In the pancreatic cancer study, Pan-02 mouse pancreatic tumor cells were orthotopically inoculated (i.e. grafted into its normal place in the body) into immune competent (C57BL/6) mice.Treatment with PRP injected once daily commenced nine days post inoculation, identified as Day 0. At Day 26, noteworthy(p≤0.05) reduction in mean tumor weight was observed, 86% inhibition at the efficacious dose contrast to the vehicle control.
KaloBios Pharmaceuticals, Inc., a biopharmaceutical company, develops monoclonal antibody therapeutics for the treatment of cancer in the United States. The company’s product candidates comprise KB004, which is in a Phase II clinical trial for the treatment of myelodysplastic syndrome and myelofibrosis; and KB003 that accomplished Phase II clinical trial to treat chronic myelomonocytic leukemia, an orphan oncology indication.
Finally, Shares of Cyclacel Pharmaceuticals Inc (NASDAQ:CYCC), ended its last trade with 47.83% gain, and closed at $1.02.
Cyclacel Pharmaceuticals, declared the presentation of preclinical data demonstrating that CYC065, a highly-selective, second-generation cyclin dependent kinase (CDK) 2/9 inhibitor prolongs survival in MYCN-addicted neuroblastoma models. The in vitro and in vivo preclinical data will be presented at the 4th Neuroblastoma Symposium, November 26-27, 2015 in Newcastle Upon Tyne, United Kingdom.

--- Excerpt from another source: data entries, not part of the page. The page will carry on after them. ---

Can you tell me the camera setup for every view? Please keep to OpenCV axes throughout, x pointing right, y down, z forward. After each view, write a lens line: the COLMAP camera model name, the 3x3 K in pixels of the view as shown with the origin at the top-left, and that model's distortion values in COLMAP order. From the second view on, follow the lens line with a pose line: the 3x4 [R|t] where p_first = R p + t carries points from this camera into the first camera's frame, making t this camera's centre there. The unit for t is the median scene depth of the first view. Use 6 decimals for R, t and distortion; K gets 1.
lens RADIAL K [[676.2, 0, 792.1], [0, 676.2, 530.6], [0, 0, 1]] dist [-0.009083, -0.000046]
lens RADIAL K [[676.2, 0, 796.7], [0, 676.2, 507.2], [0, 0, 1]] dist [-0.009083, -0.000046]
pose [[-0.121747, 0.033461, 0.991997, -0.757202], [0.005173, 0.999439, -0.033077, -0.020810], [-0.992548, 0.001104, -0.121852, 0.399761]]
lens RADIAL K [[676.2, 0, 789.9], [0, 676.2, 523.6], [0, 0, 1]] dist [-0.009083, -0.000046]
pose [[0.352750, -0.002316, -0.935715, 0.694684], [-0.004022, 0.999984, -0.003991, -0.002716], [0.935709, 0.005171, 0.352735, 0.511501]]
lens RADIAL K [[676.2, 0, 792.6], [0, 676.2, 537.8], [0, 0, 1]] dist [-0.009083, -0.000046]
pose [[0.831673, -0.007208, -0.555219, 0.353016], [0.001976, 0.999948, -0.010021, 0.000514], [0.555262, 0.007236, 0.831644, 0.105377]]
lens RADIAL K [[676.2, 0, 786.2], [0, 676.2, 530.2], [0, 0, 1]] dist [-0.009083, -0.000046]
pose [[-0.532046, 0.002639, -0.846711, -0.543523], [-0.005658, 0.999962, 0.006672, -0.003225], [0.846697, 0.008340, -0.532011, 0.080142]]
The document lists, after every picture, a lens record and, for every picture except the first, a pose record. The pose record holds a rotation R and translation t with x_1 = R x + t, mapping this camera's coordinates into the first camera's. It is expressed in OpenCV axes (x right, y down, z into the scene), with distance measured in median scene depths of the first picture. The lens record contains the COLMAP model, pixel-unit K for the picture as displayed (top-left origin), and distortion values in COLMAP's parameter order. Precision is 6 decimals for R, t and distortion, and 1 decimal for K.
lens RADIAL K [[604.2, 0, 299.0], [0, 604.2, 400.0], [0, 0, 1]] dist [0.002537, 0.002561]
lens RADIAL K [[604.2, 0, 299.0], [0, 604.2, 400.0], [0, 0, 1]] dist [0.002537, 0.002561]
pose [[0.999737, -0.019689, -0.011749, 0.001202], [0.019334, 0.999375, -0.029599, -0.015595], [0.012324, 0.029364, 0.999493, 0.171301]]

“MYC activates a major genetic pathway in cancer that is very difficult to target directly,” said Spiro Rombotis, Cyclacel’s President and Chief Executive Officer. “CYC065 treatment of MYC-addicted neuroblastoma via CDK2/cyclin E inhibition offers a novel approach to target this critical cancer mechanism. Tumor regression or improved survival is seldom seen in animal models of cancers addicted to MYC proteins, such as MYCN. We are encouraged by the CYC065 data as they add to the growing evidence of the value of CDK inhibition as an innovative approach to treat cancer. Previous data demonstrated that CDK2/9 inhibitors target key molecular features of cancers with poor prognosis, such as cyclin E amplification/over expression, MLL rearrangements and MYC-amplification/over expression. We have recently initiated a first-in-human, Phase 1 trial of CYC065 in patients with advanced solid tumors.”
The study evaluated the ability of two Cyclacel CDK2/9 inhibitors, CYC065 and CCT68127, to inhibit cell proliferation and induce apoptosis of neuroblastoma cells in vitro and in vivo. In vivo efficacy was evaluated in subcutaneous xenograft models of both MYCN-amplified and non-amplified neuroblastoma cells and the Th-MYCN genetically-engineered mouse model of neuroblastoma. The study showed that neuroblastoma cell lines with MYCN amplification and high MYCN expression levels were sensitive to both CDK2/9 inhibitors. CYC065 and CCT68127 depleted MYCN protein in a time- and dose-dependent manner, blocked neuroblastoma cell proliferation and induced apoptosis. Both CYC065 and CCT68127 resulted in significantly reduced tumor burdens and prolonged survival in MYCN-addicted neuroblastoma models in vivo.
Cyclacel Pharmaceuticals, Inc., a biopharmaceutical company, focuses on developing and commercializing small molecule drugs for the treatment of cancer and other serious diseases.